Dr Martin Luther King and Mr Barack Obama
THIS week — Monday and today — marks significant anniversaries for two powerful American men, Dr Martin Luther King, Jr and Mr Barack Obama, current president of the United States of America.
Monday was a public holiday in the USA celebrating the example and work of outstanding civil rights leader, Mr King, while today is the first anniversary of the inauguration of the first African-American president of the US, Mr Obama.
The significance of Dr King’s work is global and the goals for which he fought — human rights, justice, freedom and peace — are still to be fully realised. As he said, “Injustice anywhere is a threat to justice everywhere.”
Regrettably, the election of a black president does not mean that the struggle for civil rights is over in the US. The recent experience of Harvard University Professor Henry Louis Gates, Jr being brutally arrested on his front porch leaves no one in doubt that there is still the practice of racism.

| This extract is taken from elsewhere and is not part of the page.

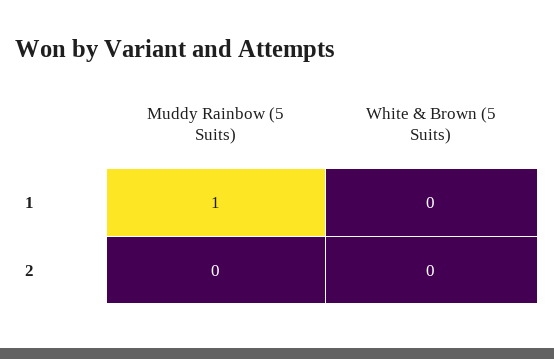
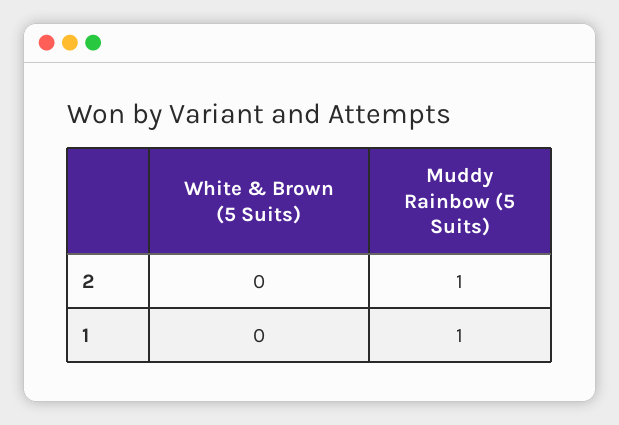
Muddy Rainbow (5 Suits), 2: 0 -> 1

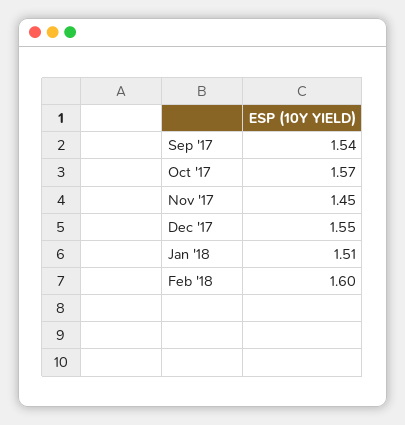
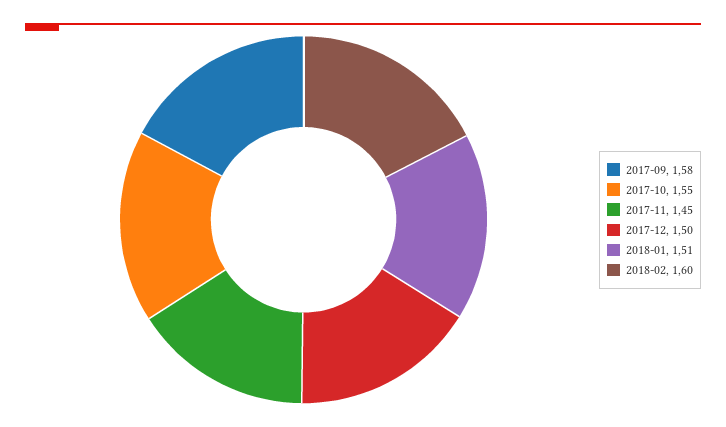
Sep '17: 1.54 -> 1.58
Oct '17: 1.57 -> 1.55
Dec '17: 1.55 -> 1.5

Not even President Obama could elicit an apology from the unrepentant police officer and the Cambridge Police Department when he should have been dismissed.
The Civil Rights Act was passed in 1968, removing the legal impediments to voting by black Americans. Ironic that if Universal Adult Suffrage is used as a measure, then Jamaica is an older democracy than the US. Only 40 years ago was there formal legal segregation in education, housing, employment and nearly every aspect of life in the US.
Dr King was the leader of a movement which transformed America and forced it to live up to the credo that all men are created equal and have certain inalienable rights. He suffered numerous imprisonment and acts of violence, eventually paying with his life and proving that there is a price for doing the right thing.
Today, there is still residual prejudice and lingering racism so deep in the consciousness that those infected are not even aware of it. Last week, Democratic Party Majority Leader in the US Senate, Senator Harry Reid apologised for describing President Obama as “light-skinned” with “no Negro dialect”.
Like the rest of the world, we hope that Mr Obama will make the difference, that he will help America see that the colour of a man’s skin is not the true measure of the man.
President Obama has brought unprecedented hope to mankind for a better, more tolerant world. His Nobel Peace Prize is the clearest sign yet of this hope. His rapprochement with the Muslim world has caused a global sigh of relief.
We are pleased to note the leadership role he has taken on earthquake-devastated Haiti, a dark place that reminds of the cruelty of man to man and decades of blinding poverty as punishment for having the temerity to throw off slavery.
People whose life and work are of importance to the whole world should be commemorated by a “World Day”. People like Dr King and Mr Mahatma Gandhi merit such treatment. In time, we hope, Mr Obama will be among such rarefied constellation.
The purpose of such a memorial is not only to praise and express appreciation, but to remember and recommit to the struggle for human rights and a better world.
When Martin Luther King said in his now-famous speech that he had seen the “Promised Land” and that we as a people will get there, he was looking far into the future, because 40 years later we still cannot truthfully say: “Free at last! Free at Last! Thank God Almighty, we are free at last.”